··· The records
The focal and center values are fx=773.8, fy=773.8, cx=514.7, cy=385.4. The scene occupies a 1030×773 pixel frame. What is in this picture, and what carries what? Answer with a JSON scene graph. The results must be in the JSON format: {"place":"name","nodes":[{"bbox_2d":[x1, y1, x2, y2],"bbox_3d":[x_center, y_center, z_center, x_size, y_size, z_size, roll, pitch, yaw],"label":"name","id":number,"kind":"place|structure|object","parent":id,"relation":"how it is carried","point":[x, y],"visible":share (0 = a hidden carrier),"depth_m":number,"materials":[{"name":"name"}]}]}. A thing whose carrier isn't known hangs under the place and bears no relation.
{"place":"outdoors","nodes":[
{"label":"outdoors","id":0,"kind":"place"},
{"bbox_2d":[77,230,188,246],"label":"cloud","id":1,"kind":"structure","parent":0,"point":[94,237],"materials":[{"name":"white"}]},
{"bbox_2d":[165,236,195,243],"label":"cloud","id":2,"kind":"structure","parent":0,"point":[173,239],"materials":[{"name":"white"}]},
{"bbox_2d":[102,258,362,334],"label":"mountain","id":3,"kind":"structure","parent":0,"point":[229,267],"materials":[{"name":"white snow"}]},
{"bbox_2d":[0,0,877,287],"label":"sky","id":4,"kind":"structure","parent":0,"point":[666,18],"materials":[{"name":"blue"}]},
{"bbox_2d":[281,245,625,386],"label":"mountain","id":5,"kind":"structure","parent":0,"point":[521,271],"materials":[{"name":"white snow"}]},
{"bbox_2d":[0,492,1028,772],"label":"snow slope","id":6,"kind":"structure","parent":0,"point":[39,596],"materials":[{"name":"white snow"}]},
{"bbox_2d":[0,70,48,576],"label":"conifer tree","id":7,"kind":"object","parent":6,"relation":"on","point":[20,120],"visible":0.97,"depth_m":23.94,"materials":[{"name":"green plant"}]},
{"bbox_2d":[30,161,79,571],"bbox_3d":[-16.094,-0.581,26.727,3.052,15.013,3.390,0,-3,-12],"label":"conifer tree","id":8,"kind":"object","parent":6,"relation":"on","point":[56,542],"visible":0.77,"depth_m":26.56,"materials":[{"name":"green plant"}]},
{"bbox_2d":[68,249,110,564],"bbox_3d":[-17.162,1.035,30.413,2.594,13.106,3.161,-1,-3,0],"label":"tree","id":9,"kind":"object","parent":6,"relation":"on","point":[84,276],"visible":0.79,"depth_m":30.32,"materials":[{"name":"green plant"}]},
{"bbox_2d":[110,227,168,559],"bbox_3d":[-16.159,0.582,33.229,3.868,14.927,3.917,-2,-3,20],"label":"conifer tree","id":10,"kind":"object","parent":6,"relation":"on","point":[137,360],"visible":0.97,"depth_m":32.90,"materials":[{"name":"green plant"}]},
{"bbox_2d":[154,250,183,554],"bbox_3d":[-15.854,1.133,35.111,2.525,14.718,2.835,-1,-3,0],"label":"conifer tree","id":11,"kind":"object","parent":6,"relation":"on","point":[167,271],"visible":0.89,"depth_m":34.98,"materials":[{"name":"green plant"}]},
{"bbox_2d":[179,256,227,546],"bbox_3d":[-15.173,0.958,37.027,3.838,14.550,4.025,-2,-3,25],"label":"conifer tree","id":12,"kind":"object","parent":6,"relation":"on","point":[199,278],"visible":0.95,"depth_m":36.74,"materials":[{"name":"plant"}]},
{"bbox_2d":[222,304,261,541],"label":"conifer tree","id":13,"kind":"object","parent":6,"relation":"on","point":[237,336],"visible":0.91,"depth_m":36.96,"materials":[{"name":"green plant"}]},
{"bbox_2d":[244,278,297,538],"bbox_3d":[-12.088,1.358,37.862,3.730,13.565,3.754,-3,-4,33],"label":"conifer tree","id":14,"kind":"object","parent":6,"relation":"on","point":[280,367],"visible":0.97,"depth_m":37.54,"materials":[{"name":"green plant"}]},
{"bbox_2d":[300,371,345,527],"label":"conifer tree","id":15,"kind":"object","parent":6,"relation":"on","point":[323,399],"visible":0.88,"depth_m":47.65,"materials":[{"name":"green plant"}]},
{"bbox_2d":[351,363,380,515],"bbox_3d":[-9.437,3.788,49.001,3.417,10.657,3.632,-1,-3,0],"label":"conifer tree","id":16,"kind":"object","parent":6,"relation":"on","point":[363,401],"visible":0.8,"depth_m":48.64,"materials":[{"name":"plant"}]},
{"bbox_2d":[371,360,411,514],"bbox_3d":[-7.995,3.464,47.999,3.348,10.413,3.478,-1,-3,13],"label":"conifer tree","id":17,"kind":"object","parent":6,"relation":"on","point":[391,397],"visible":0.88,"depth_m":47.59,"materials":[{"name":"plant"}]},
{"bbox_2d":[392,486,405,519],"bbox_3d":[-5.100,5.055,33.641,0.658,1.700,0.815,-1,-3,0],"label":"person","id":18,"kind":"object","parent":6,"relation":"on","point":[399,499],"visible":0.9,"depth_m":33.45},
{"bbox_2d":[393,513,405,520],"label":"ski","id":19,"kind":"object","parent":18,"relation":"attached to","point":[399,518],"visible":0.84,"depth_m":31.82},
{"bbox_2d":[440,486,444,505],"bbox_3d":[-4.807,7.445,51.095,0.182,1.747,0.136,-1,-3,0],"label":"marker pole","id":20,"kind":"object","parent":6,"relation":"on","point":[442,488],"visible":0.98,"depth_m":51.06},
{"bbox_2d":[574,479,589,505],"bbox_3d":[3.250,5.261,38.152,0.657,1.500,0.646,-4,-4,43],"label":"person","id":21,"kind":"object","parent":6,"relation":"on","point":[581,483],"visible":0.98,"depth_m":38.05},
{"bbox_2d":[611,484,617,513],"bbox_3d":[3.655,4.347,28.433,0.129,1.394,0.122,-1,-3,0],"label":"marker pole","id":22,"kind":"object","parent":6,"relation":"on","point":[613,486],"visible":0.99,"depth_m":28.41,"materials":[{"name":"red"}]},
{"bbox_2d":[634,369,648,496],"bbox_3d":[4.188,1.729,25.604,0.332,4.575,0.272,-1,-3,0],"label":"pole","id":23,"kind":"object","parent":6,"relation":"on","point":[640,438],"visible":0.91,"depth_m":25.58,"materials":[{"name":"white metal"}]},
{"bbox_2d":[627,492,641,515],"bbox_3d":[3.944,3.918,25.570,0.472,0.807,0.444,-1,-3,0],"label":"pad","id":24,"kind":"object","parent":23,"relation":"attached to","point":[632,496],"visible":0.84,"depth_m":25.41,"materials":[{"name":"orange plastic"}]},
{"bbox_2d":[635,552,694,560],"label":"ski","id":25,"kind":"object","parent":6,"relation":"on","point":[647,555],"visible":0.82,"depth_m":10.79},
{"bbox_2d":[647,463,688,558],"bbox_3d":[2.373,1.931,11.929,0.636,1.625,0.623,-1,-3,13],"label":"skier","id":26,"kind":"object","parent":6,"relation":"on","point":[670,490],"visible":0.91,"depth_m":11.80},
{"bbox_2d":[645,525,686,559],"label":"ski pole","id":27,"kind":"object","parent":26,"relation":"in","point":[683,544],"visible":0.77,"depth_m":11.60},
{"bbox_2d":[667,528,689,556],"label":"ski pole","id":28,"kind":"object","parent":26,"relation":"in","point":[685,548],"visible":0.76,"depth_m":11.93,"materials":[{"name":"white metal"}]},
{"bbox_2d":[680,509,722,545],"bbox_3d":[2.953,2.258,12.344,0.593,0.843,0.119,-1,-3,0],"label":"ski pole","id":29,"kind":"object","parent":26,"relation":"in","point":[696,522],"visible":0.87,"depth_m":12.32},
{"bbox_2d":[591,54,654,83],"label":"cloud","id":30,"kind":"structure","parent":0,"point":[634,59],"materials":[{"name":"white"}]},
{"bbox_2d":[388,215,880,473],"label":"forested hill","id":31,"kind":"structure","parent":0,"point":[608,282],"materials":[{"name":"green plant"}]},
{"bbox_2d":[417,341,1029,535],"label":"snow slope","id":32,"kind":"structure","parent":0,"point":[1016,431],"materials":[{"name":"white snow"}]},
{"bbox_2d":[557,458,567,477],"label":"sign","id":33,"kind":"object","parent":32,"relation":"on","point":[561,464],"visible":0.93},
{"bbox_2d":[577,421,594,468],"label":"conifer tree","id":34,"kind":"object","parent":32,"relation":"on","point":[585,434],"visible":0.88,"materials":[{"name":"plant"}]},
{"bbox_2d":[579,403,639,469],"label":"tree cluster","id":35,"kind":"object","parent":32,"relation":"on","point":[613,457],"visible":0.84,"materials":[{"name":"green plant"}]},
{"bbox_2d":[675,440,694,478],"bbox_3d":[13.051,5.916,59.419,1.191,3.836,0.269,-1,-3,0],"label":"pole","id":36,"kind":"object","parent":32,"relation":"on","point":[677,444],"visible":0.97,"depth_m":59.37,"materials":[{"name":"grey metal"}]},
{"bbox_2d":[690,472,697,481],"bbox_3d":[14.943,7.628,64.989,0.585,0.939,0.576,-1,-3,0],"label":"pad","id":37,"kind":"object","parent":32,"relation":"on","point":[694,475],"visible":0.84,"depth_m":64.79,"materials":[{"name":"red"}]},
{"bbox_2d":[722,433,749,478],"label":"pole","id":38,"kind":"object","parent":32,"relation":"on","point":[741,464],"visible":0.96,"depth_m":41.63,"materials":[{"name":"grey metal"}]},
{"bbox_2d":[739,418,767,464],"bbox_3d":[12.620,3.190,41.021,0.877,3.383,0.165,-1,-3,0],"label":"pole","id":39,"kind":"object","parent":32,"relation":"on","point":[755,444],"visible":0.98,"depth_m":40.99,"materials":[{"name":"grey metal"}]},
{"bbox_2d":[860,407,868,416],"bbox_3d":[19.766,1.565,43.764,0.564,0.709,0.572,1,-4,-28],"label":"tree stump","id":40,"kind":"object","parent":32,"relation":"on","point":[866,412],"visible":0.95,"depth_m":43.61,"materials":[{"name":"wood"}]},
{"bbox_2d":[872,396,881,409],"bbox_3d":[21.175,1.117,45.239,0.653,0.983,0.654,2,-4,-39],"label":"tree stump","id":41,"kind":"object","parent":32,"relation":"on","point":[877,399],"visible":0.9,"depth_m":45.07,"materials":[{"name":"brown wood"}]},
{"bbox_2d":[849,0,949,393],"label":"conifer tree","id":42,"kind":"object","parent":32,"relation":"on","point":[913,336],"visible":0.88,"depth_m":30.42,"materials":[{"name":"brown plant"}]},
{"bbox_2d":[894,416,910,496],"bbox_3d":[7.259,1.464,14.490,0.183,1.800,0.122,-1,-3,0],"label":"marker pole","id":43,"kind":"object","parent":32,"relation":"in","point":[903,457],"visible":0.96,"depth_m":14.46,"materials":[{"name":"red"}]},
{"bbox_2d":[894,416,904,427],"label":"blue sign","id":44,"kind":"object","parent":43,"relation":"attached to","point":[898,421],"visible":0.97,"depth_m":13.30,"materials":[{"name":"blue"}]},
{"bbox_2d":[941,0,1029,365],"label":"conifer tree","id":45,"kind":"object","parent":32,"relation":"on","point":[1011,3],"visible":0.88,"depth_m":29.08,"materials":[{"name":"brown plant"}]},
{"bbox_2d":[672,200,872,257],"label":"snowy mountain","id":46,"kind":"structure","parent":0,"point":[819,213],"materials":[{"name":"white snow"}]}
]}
······
Work to be completed — Extract each line holding the word "outdoors" from the records.

Your response —
{"place":"outdoors","nodes":[
{"label":"outdoors","id":0,"kind":"place"},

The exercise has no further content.